The blog covers releases in the areas of free and mainstream jazz, world music, "art" rock, and the blues. Classical coverage, which was originally here, continues on the Gapplegate Classical-Modern Review (see link on this page). Where are we right now and how did we get here? That's the concern.
Wednesday, March 3, 2010
George Dulin Disband: An Exciting New Piano Voice
The pianism of George Dulin has all the linear thrust and power of a Bud Powell, but different notes! He's rather young but his play does not sound like it. There is a fully formed vision of how to go about his art. He is joined by thoroughly hip trio-mates on the Cadence Jazz album Ride of Your Life. Danny Zanker plays a forceful and note-refined bass. He solos with aggressive flair, plays ensemble passages with drive and walks (and sometimes skips along) with some of the best. The late drummer Take Toriyama has creative energy and a real stylistic thrust that helps make this group excel. He is replaced on three numbers by Jordan Perlson, who does the right things as well, if perhaps not as startlingly so.
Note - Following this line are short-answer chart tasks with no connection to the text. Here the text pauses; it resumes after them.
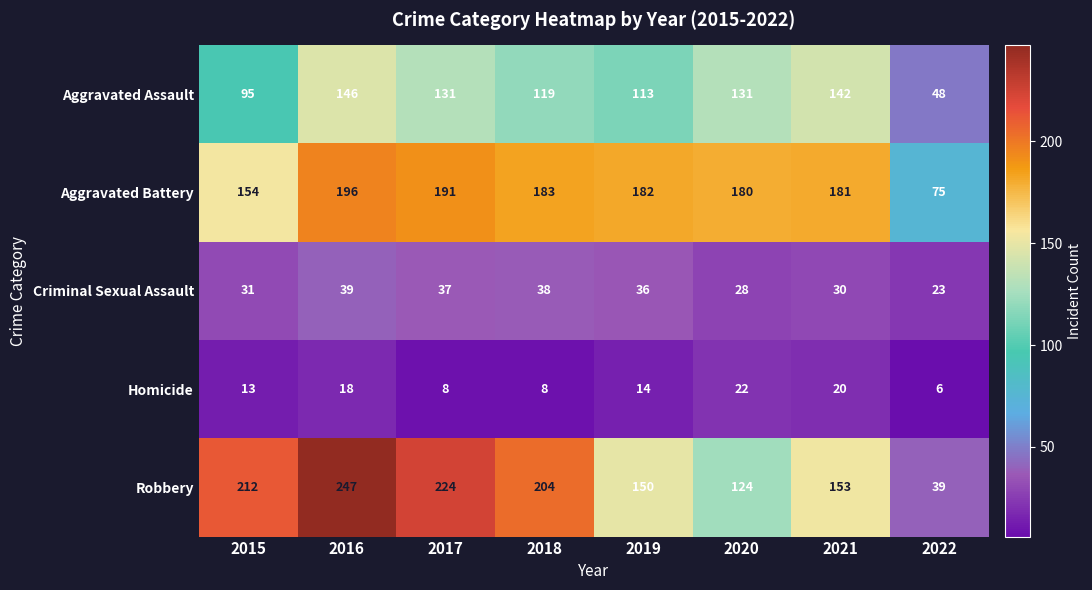

At which label does Criminal Sexual Assault reach its peak?

2016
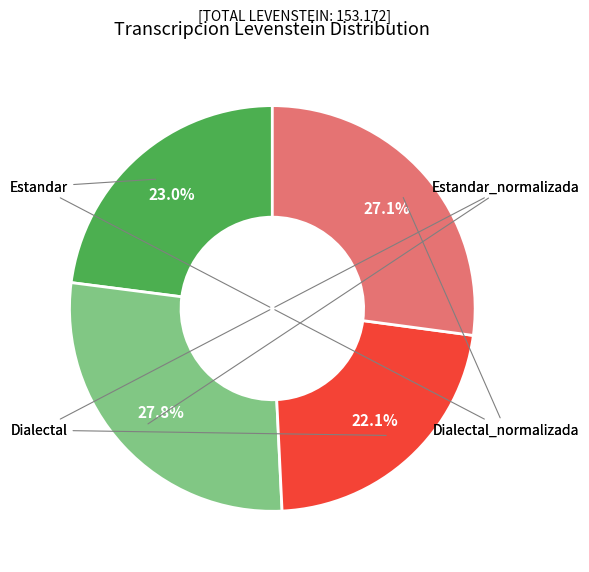

Is there any slice that represents more than half of the pie?

No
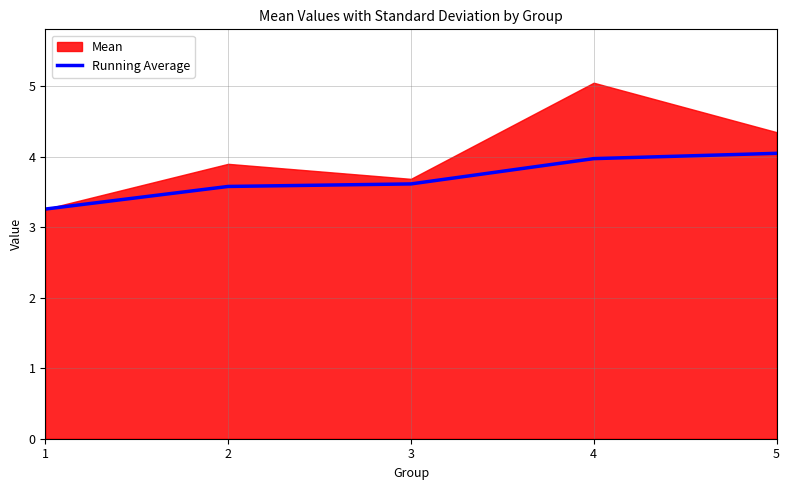

Reading left to right, list all the values displayed in this chart.

3.3	3.6	3.6	4.0	4.0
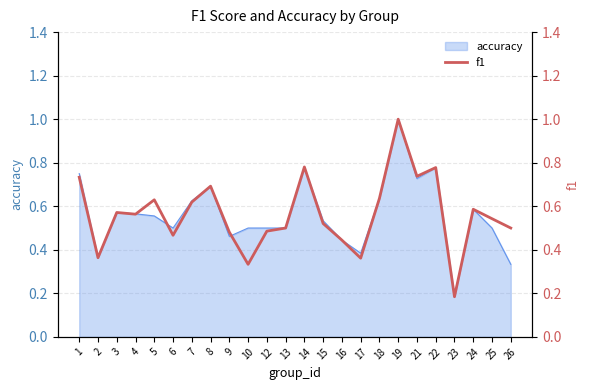

What is the sum of the values at 8 and 24?

1.3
The program contains standards like "Round Midnight" and "Monk's Mood," and a series of highly engaging recompositions of further standards. "Ella's Night-Light," for example, reworks "Stella By Starlight" ingeniously. The re-presentations are so inimitable and so complete that their original reference points become almost irrelevant. There are also a few quirkily engaging originals that are more or less tabula rasa.
Dulin plays plays bop without the bop. He has rethought the roots of modern jazz and remade them in his own stylistic image. A description of his playing? He has a harmonic grounding in traditional form and at his own volition, deconstructs, reconstructs and supersedes those forms at will. There is a rhythmic abundance to his playing at times, the modern equivalent to those semi-bizarre, tumbling anarchic introductions Erroll Garner pulled off so dramatically, only they are not quite the same, and they don't introduce anything but themselves.
Other times he gets into a linearly swinging chain of notes that don't have the least bit of cliche about them. Still other times he can go into a rubato passage that gives his own take on those pianists that came before in this mode, only he does not quote!
There is much to dig from the standpoint of the trio. Nice arrangements, profound drumming, bassmeistering of a high sort. . . .
Anyone who looks for something rooted yet innovative in the piano trio bag will do well to listen to Ride of Your Life. Dulin could well be a major new voice and you are getting in on the ground floor.